Le consentement (Littérature Française) (French Edition) by Springora Vanessa

Le consentement (Littérature Française) (French Edition) by Springora Vanessa

Auteur:Springora, Vanessa [Springora, Vanessa]
La langue: fra
Format: epub
Éditeur: Grasset
Publié: 2020-01-01T23:00:00+00:00


G. n’est finalement resté que peu de temps à l’hôpital. Après avoir fait courir le bruit qu’il était atteint du sida (c’est plus facile une fois qu’on est certain de ne pas l’avoir), il arbore désormais en permanence de nouvelles lunettes de soleil, encore plus couvrantes, et une canne. Je commence à lire dans son jeu. Il aime dramatiser sa situation. Se faire plaindre. Chaque épisode de sa vie est instrumentalisé.

Pour la sortie de son nouveau livre, G. a été invité sur le plateau de la plus célèbre émission littéraire, la Mecque des écrivains. Il m’a demandé de l’accompagner.

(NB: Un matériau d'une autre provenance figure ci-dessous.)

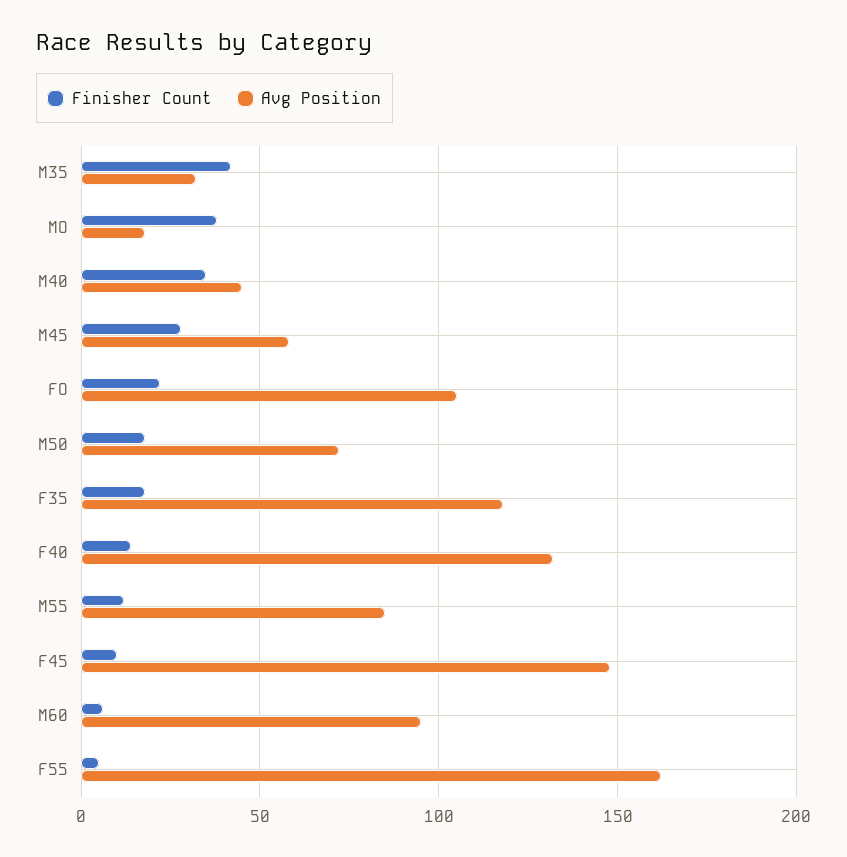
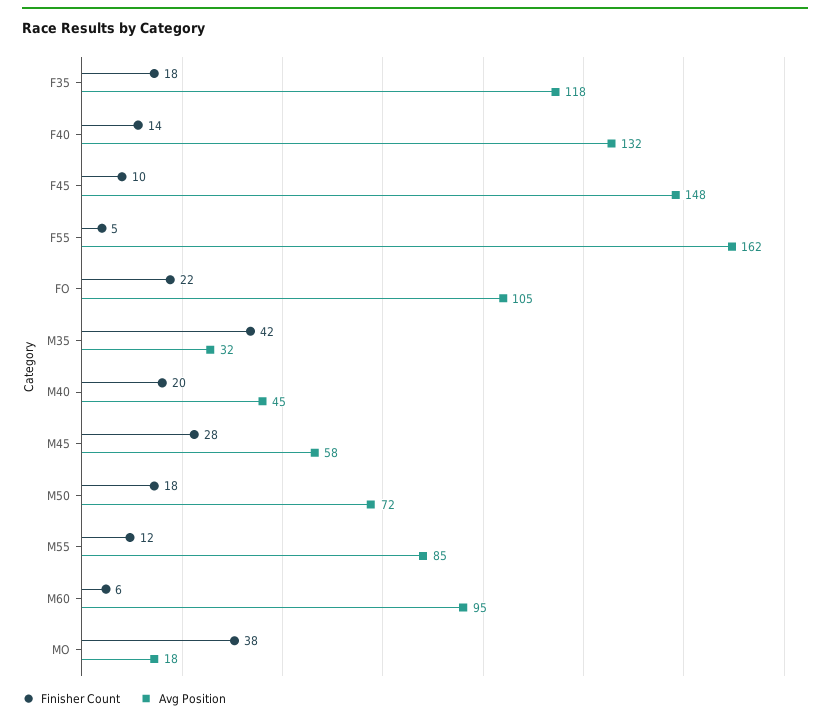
Finisher Count, M40: 35 -> 20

Dans le taxi qui nous conduit vers les studios de télévision, le nez collé à la vitre, je suis d’un œil distrait le défilement des façades centenaires sous la lueur des lampadaires, les monuments, les arbres, les passants, les amoureux. La nuit vient de tomber. G. porte ses sempiternelles lunettes noires. Mais depuis quelques minutes, derrière le plastique opaque, je sens sur moi l’hostilité de son regard.

— Qu’est-ce qui t’a pris de te maquiller ? finit-il par lâcher.

— Je… je ne sais pas, ce soir, c’est un moment exceptionnel, je voulais être belle, pour toi, pour te plaire…

— Et qu’est-ce qui te fait croire que je t’aime comme ça, toute bariolée ? Tu veux avoir l’air d’une « dame », c’est ça ?

— G., non, je voulais juste être jolie, pour toi, c’est tout.

— Mais c’est quand tu es naturelle que je t’aime, tu ne comprends pas ? Tu n’as pas besoin de faire ça. Là, tu ne me plais pas.

Je ravale mes sanglots, gênée par la présence du chauffeur, sans doute persuadé qu’il a bien raison, mon père, de m’engueuler comme ça. À mon âge, me maquiller comme une pute ! Et pour aller où, encore ?

Tout est foutu. La soirée sera un désastre, mon rimmel a coulé et maintenant, c’est sûr, je ne ressemble plus à rien. Il va falloir que je salue des inconnus, des adultes qui prendront tous un air entendu en me voyant au bras de G., il faudra que je sourie pour le mettre en valeur, comme chaque fois qu’il me présente à ses amis. Alors que je pourrais m’ouvrir les veines, là tout de suite, parce qu’il vient de me briser le cœur en me disant que je n’étais plus à son goût.

Une heure plus tard, dans le studio d’enregistrement, après quelques caresses, mots doux et réconciliation, après qu’il m’a couverte de baisers en m’appelant encore et toujours son « enfant chérie », sa « belle écolière », je suis assise dans le public, emplie d’admiration.

Trois ans plus tard, G. participera à cette même émission, qui n’aura jamais aussi bien porté son nom, car le moins qu’on puisse dire c’est qu’il y sera « apostrophé », et pas qu’un peu ! J’en ai découvert un extrait des années après, sur Internet. Cet enregistrement est beaucoup plus connu que celui auquel j’ai assisté, car en 1990, G. ne vient pas y défendre un inoffensif dictionnaire philosophique, mais le dernier tome de son journal intime.